-- PROVIDED DATA follows --

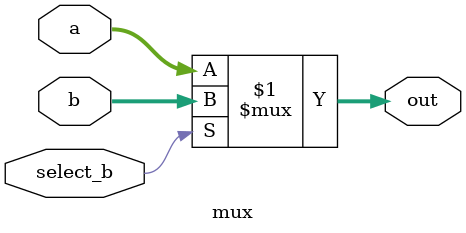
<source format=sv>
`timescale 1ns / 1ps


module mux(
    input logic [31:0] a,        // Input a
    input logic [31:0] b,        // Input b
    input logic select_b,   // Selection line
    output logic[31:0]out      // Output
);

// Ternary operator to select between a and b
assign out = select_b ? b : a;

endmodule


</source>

-- PROVIDED DATA concluded --

* **WHAT TO PRODUCE**: Please reproduce the entries from above exactly; images are not part of the copy.

* **RESULT OF THE TASK**:
<source format=sv>
`timescale 1ns / 1ps


module mux(
    input logic [31:0] a,        // Input a
    input logic [31:0] b,        // Input b
    input logic select_b,   // Selection line
    output logic[31:0]out      // Output
);

// Ternary operator to select between a and b
assign out = select_b ? b : a;

endmodule


</source>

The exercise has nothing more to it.